Evoquant la position du Quai d’Orsay sur la Mauritanie dans une interview à l'hebdomadaire parisien Jeune Afrique, le ministre des affaires étrangères français dira "notre position est identique à celle du président de la Commission de l'Union africaine Jean Ping. Il s'agit encore d'une forme de coup d'État, cette fois sans effusion de sang. Le général Abdelaziz doit démissionner au moins quarante-cinq jours avant l'élection présidentielle s'il souhaite s'y présenter. Et le président Ould Abdallahi, qui est le seul légitime, doit diriger la transition tout en acceptant de passer ensuite la main. C'est le meilleur compromis possible. Je sais bien que, dans la région, tout le monde ou presque semble s'être allié à la solution Ould Abdelaziz : le Maroc, l'Algérie, la Libye, le Sénégal... Nous tenons compte de ce contexte tout en restant fermes sur les principes.

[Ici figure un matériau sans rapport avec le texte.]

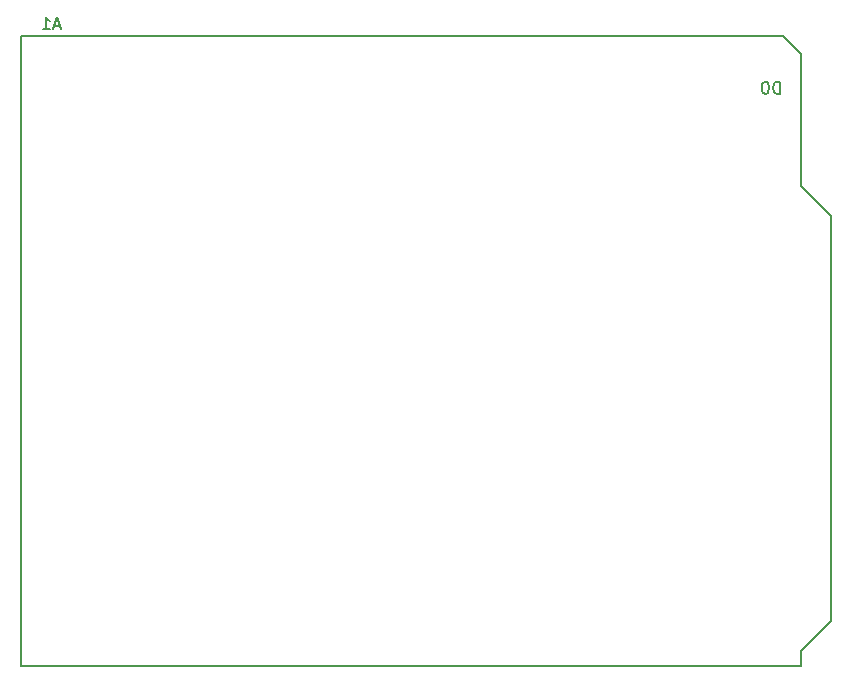
<source format=gbr>
%TF.GenerationSoftware,KiCad,Pcbnew,9.0.6*%
%TF.CreationDate,2026-02-21T20:52:03+01:00*%
%TF.ProjectId,MPC01,4d504330-312e-46b6-9963-61645f706362,V0.1*%
%TF.SameCoordinates,Original*%
%TF.FileFunction,Legend,Bot*%
%TF.FilePolarity,Positive*%
%FSLAX46Y46*%
G04 Gerber Fmt 4.6, Leading zero omitted, Abs format (unit mm)*
G04 Created by KiCad (PCBNEW 9.0.6) date 2026-02-21 20:52:03*
%MOMM*%
%LPD*%
G01*
G04 APERTURE LIST*
%ADD10C,0.150000*%
G04 APERTURE END LIST*
D10*
X83254285Y-45813104D02*
X82778095Y-45813104D01*
X83349523Y-46098819D02*
X83016190Y-45098819D01*
X83016190Y-45098819D02*
X82682857Y-46098819D01*
X81825714Y-46098819D02*
X82397142Y-46098819D01*
X82111428Y-46098819D02*
X82111428Y-45098819D01*
X82111428Y-45098819D02*
X82206666Y-45241676D01*
X82206666Y-45241676D02*
X82301904Y-45336914D01*
X82301904Y-45336914D02*
X82397142Y-45384533D01*
X144238094Y-51559819D02*
X144238094Y-50559819D01*
X144238094Y-50559819D02*
X143999999Y-50559819D01*
X143999999Y-50559819D02*
X143857142Y-50607438D01*
X143857142Y-50607438D02*
X143761904Y-50702676D01*
X143761904Y-50702676D02*
X143714285Y-50797914D01*
X143714285Y-50797914D02*
X143666666Y-50988390D01*
X143666666Y-50988390D02*
X143666666Y-51131247D01*
X143666666Y-51131247D02*
X143714285Y-51321723D01*
X143714285Y-51321723D02*
X143761904Y-51416961D01*
X143761904Y-51416961D02*
X143857142Y-51512200D01*
X143857142Y-51512200D02*
X143999999Y-51559819D01*
X143999999Y-51559819D02*
X144238094Y-51559819D01*
X143047618Y-50559819D02*
X142952380Y-50559819D01*
X142952380Y-50559819D02*
X142857142Y-50607438D01*
X142857142Y-50607438D02*
X142809523Y-50655057D01*
X142809523Y-50655057D02*
X142761904Y-50750295D01*
X142761904Y-50750295D02*
X142714285Y-50940771D01*
X142714285Y-50940771D02*
X142714285Y-51178866D01*
X142714285Y-51178866D02*
X142761904Y-51369342D01*
X142761904Y-51369342D02*
X142809523Y-51464580D01*
X142809523Y-51464580D02*
X142857142Y-51512200D01*
X142857142Y-51512200D02*
X142952380Y-51559819D01*
X142952380Y-51559819D02*
X143047618Y-51559819D01*
X143047618Y-51559819D02*
X143142856Y-51512200D01*
X143142856Y-51512200D02*
X143190475Y-51464580D01*
X143190475Y-51464580D02*
X143238094Y-51369342D01*
X143238094Y-51369342D02*
X143285713Y-51178866D01*
X143285713Y-51178866D02*
X143285713Y-50940771D01*
X143285713Y-50940771D02*
X143238094Y-50750295D01*
X143238094Y-50750295D02*
X143190475Y-50655057D01*
X143190475Y-50655057D02*
X143142856Y-50607438D01*
X143142856Y-50607438D02*
X143047618Y-50559819D01*
%TO.C,A1*%
X148580000Y-96190000D02*
X148580000Y-61900000D01*
X148580000Y-61900000D02*
X146040000Y-59360000D01*
X146040000Y-100000000D02*
X146040000Y-98730000D01*
X146040000Y-98730000D02*
X148580000Y-96190000D01*
X146040000Y-59360000D02*
X146040000Y-48184000D01*
X144516000Y-46660000D02*
X146040000Y-48184000D01*
X80000000Y-100000000D02*
X146040000Y-100000000D01*
X80000000Y-46660000D02*
X144516000Y-46660000D01*
X80000000Y-46660000D02*
X80000000Y-100000000D01*
%TD*%
M02*

</source>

Il n'y a pas de bon coup d'État.

Désobéissance civile

Le richissime homme d’affaire mauritanien Rachid Moustapha a, dans une interview que lui a  accordée la chaîne télévisée Africa 24 basée à Abidjan, réitéré son appel à  une désobéissance civile en Mauritanie pour faire échouer le coup d’Etat militaire. Il a justifié cet appel par le fait que les auteurs du renversement du président déchu ont profité d’une crise institutionnelle qu’ils ont eux- mêmes suscitée pour prendre le pouvoir. Selon lui, cela est inacceptable et injuste. Rachid  Moustapha  a dans un français approximatif, tenu la junte pour responsable de la crise actuelle. « Ce ne sont pas des généraux ces gens –là.  Ce sont de simples aides camp. Ils ne méritent pas leurs galons » a-t-il lancé à l’endroit des généraux.  Candidat malheureux à l’élection présidentielle de 2007,  l’auteur de cet appel à la désobéissance civile réside en Angola où il brasse une fortune colossale. Il s’est illustré  durant sa campagne par des déplacements fracassants qui ont séduit quelques chasseurs de primes. Il dirige son propre  parti.